Preston Field Audio Conductor

[Set Foot Press; 2019]

Styles: public performance, concrète, concrete
Others: Brian Eno, Celer, Kate Carr, Nate Scheible

The blinkered history of British brutalism is one that could perhaps be reduced to a central contradiction: New horizons and brighter futures found themselves materialized in stark, imposing structures, replete with rough edges and muted colors. Of course, the modernist architecture of post-war Britain, from social housing to public spaces, now largely stands as a testament to its own failure; that is, if it even stands at all. Some buildings, like the Central Library in Birmingham, have been demolished to make way for “development” (read: the creeping destruction of social history, to be swiftly replaced by the tendrils of capital), whereas others stand for the utter ruination of families and communities in the form of a scorched apparition that dangles in the sky, a direct and deliberate result of government malpractice.

Even the brutalist buildings that do remain seem to be at best imbued with an overbearing melancholy, their unambiguous béton brut stylings increasingly out of step with the corporate sheen that characterizes the urban landscape of Britain today. At worst, they are being turned into fucking luxury apartments. The postmodernist in me wants to say that brutalism’s failure is an inevitable consequence of its ambitious sweep or that it could never outrun the rampancy of capital. Still, the brutalist legacy is not some philosophical abstraction, nor is it a mere matter of aesthetics; materially, it’s surviving, still kicking against the (largely-the-same) pricks. Preston’s bus station is one of the foremost examples of actually-existing brutalism: completed in 1969 and earmarked for demolition in 2012, it’s now protected by English Heritage and most importantly retains its function as the city’s main station, that transactional space through which life and lives are mediated, hour by hour, day after day.

It is against this highly-localized terrain that we find Preston Field Audio a.k.a. Carl Brown and Conductor, a tape that documents a recent public performance within Preston Bus Station itself. The performance, involving 32 buses and a number of volunteers within the station concourse, marked 50 years of the station’s existence, which has also recently seen its original rubber flooring, white tiling, and Helvetica signage restored. Preston Field Audio’s concrète soundtrack, apropos of the venue, is inculcated with physical and social history, and as such there is a lovingly-captured specificity — one that can’t be mistaken for insularity — to the reverberations and movements of the performance.

Conductor begins with the chimes and announcements that so typically mark public transit; gradually, these sounds are warped, drawn out, and set atop one another, to disorientating effect. The normalcy of travelling by bus is disrupted, perhaps mirroring the unequivocal trappings of the site, the extremity of a structure more akin to an airport than a bus station. Roving words and mangled chimes are then lost in sheaves of distortion, before the piece begins its dérive into more glacial territory, mirroring the gentle movement of the buses outside. In a nod to historical tradition, the chaotic denouement sees the sounding of the horns of all 32 buses, as was customary for the last buses to leave the station at night during the 1970s and 80s.

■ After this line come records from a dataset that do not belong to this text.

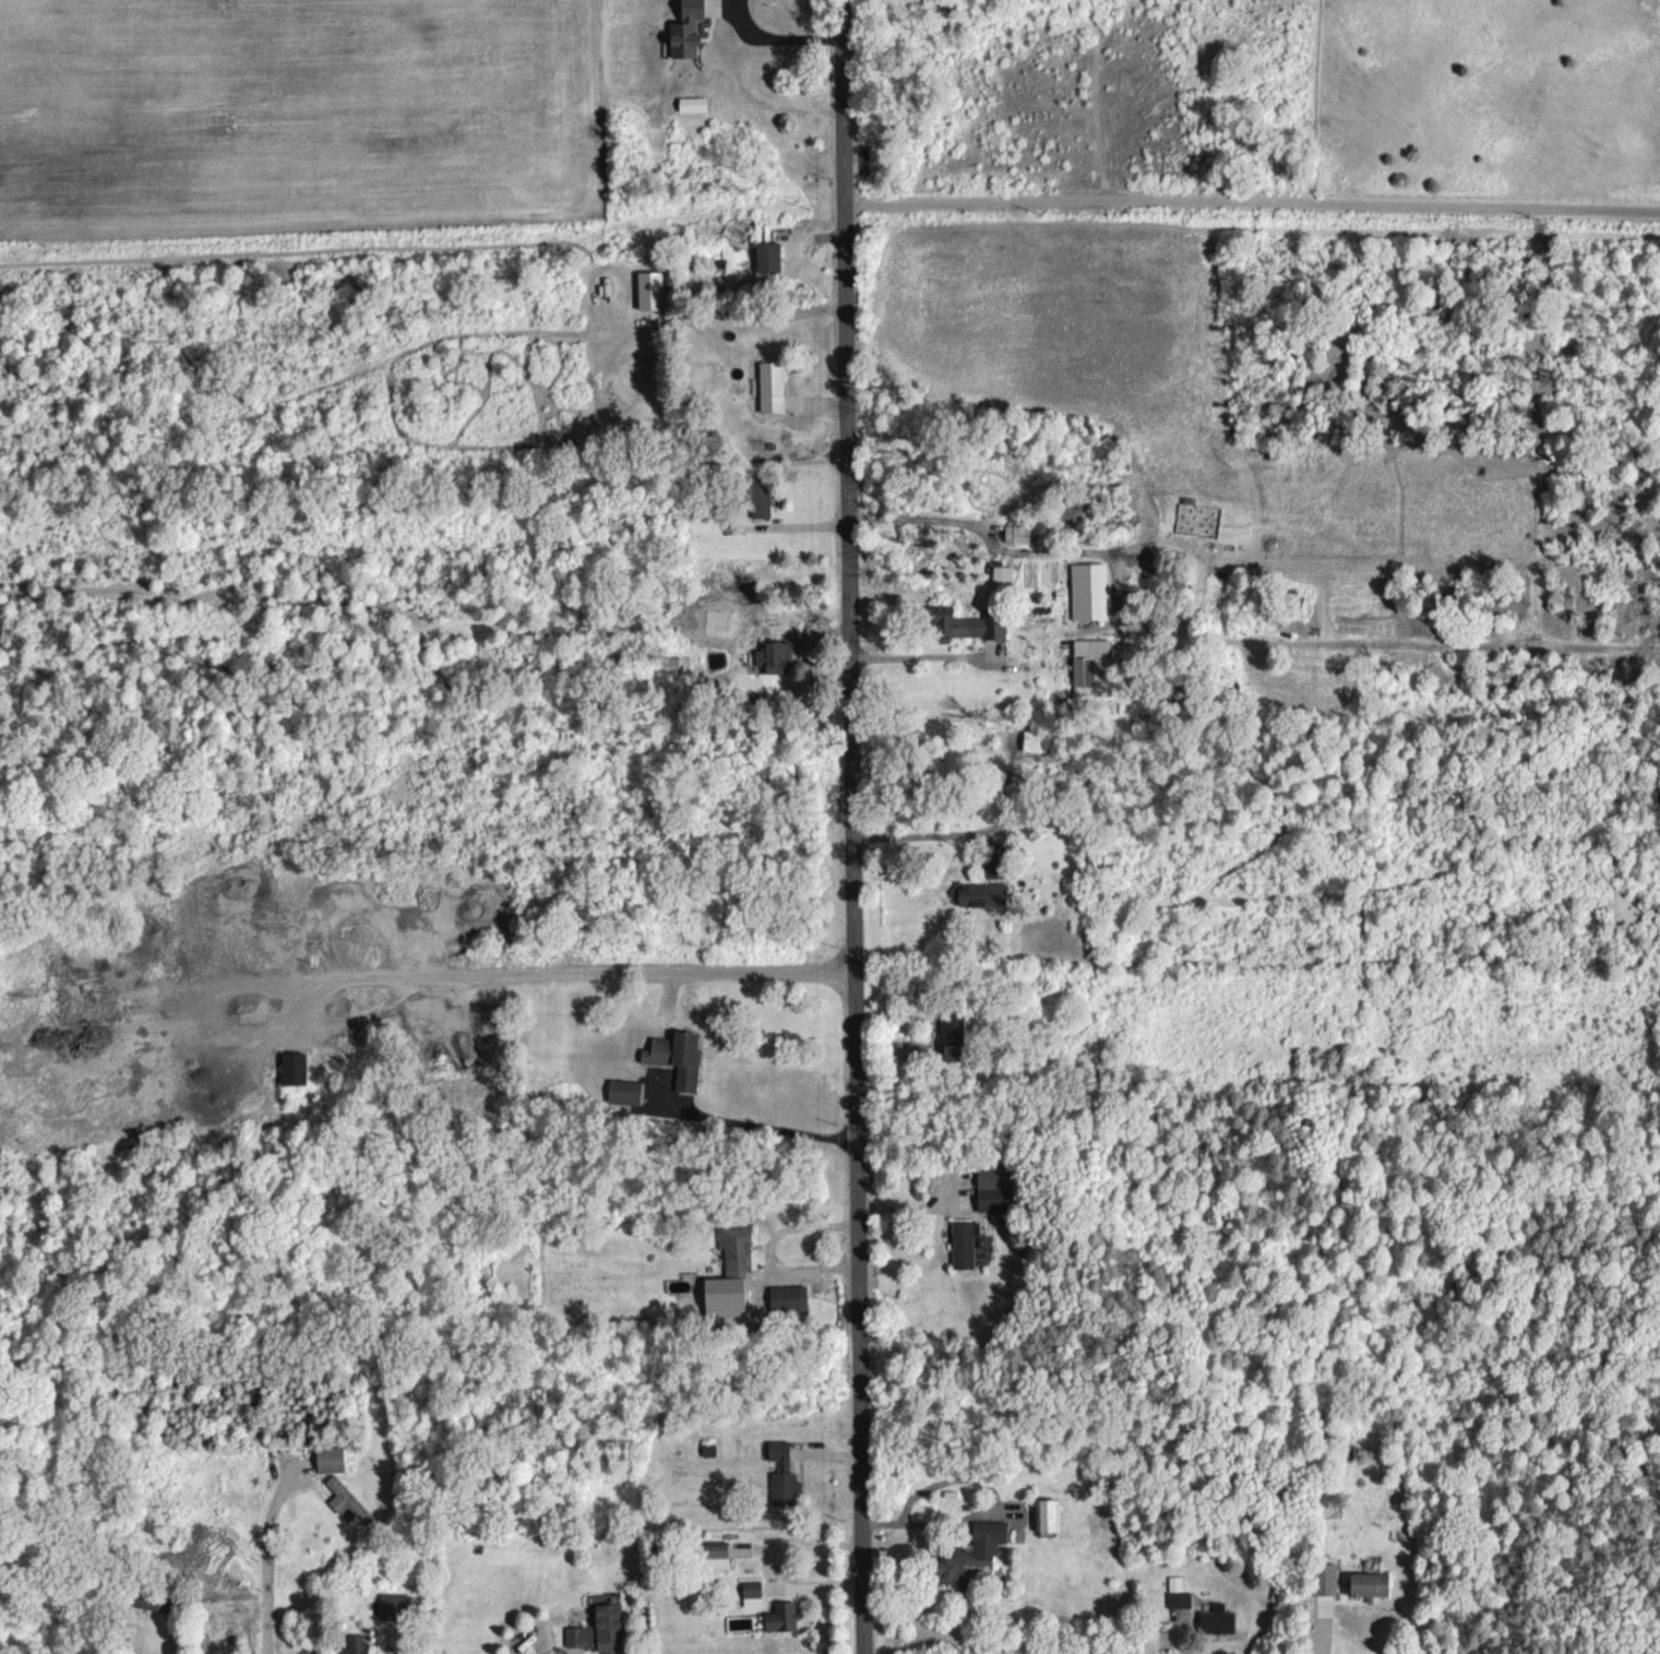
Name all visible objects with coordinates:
road: (782, 22)
building: (683, 29)
building: (691, 104)
road: (1251, 199)
building: (765, 257)
building: (648, 290)
building: (770, 387)
building: (757, 496)
road: (911, 520)
building: (1014, 534)
building: (1001, 574)
building: (1087, 591)
building: (963, 625)
building: (772, 656)
building: (1088, 663)
road: (852, 827)
road: (927, 834)
building: (980, 894)
road: (564, 966)
building: (674, 1058)
building: (291, 1069)
building: (622, 1092)
road: (759, 1126)
building: (993, 1188)
building: (963, 1243)
building: (734, 1250)
building: (720, 1297)
building: (787, 1298)
building: (329, 1459)
building: (781, 1475)
building: (346, 1501)
building: (1047, 1516)
building: (969, 1551)
building: (715, 1555)
road: (270, 1559)
building: (1323, 1578)
building: (1368, 1585)
building: (1177, 1593)
building: (752, 1594)
building: (394, 1605)
building: (781, 1617)
building: (1215, 1619)
road: (1315, 1626)
building: (596, 1630)
building: (354, 1645)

This is an enrapturing recording, so bound up as it is with local history — the sounds of the station and its patrons, all echoing between its vast uprights and walkways, makes for an intriguing listen. Side B contains the studio recording of the performance, which more closely appreciates the minute details and subtle shifts of the piece. Nevertheless, the live recording seems indispensable as a slice of lived, and still-living, history. The sounds of children screaming and punters shuffling along the concourse serve as poignant reminders of the continuing utility of this equally loved and reviled public space, saved from destruction due in no small part to the collective will of the local community.

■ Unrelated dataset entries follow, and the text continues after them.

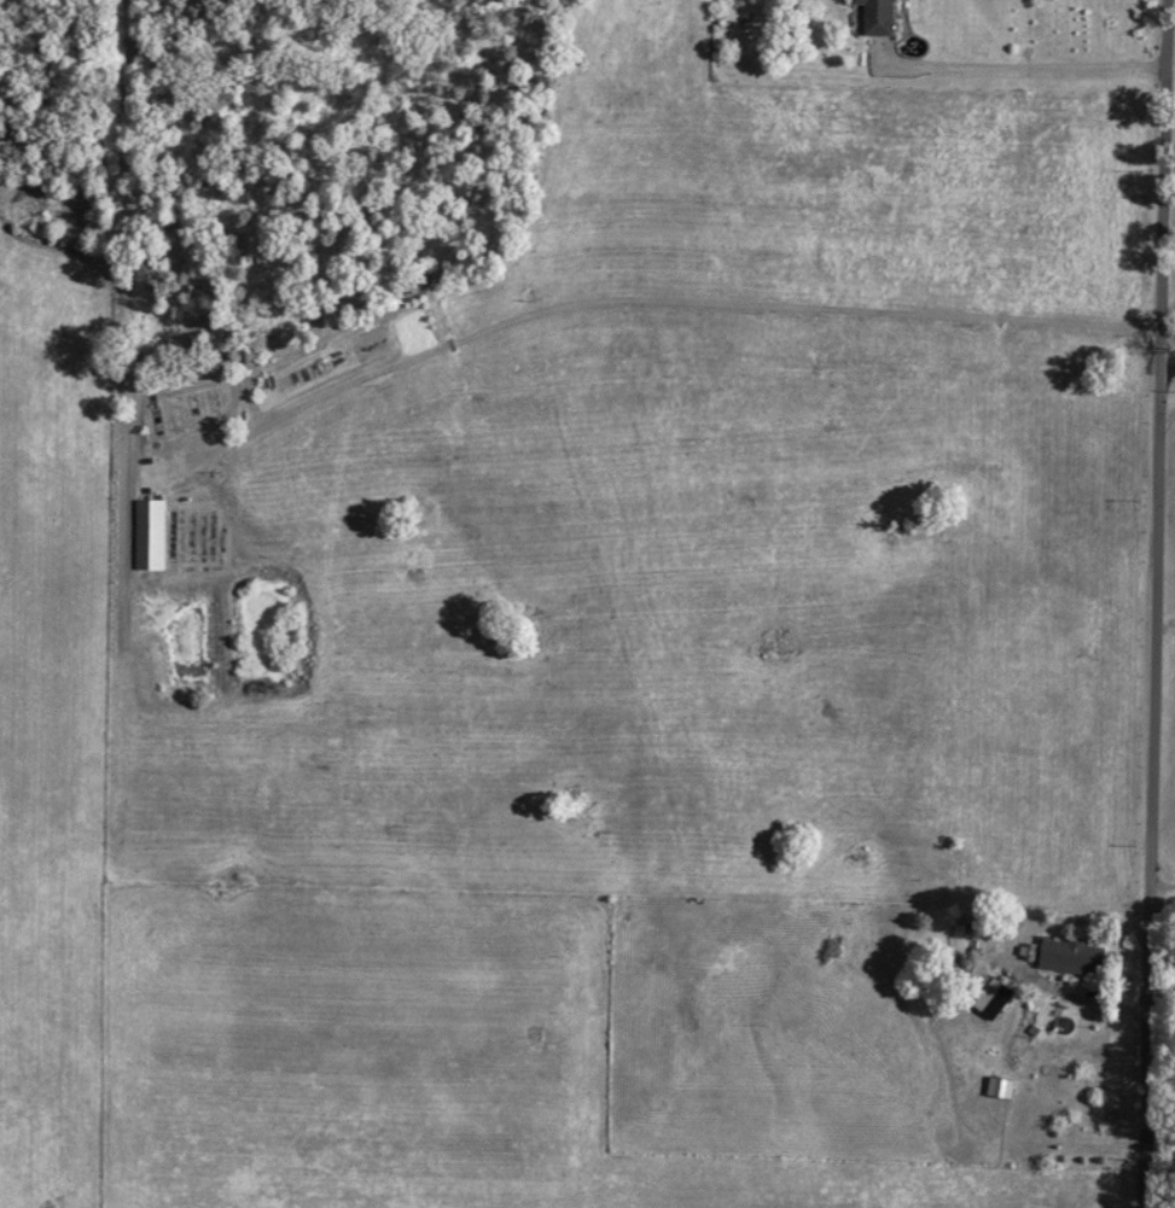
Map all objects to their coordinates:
building: (884, 17)
road: (1037, 66)
road: (682, 307)
building: (328, 362)
building: (183, 413)
building: (150, 533)
road: (1168, 603)
building: (1073, 956)
road: (1021, 957)
building: (985, 996)
building: (995, 1087)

Carl Brown has described the Preston Field Audio project as the “riverside reverb, the café cacophony and high street hum.” Ever-mutative, in constant flux, but always steeped in Preston itself, Conductor, in its particularity, gestures beyond its locale, toward the more universal implications of community-building and the protection of social history. It’s easy to get caught in the ephemera and transience of, say, travel, but these places contain multitudes. These trace elements, so fondly embodied by Conductor, constitute the forging of something like a future out of the utter excess of the past; Brown casts his eye upon the Station not with melancholy or longing, but with quiet reverie.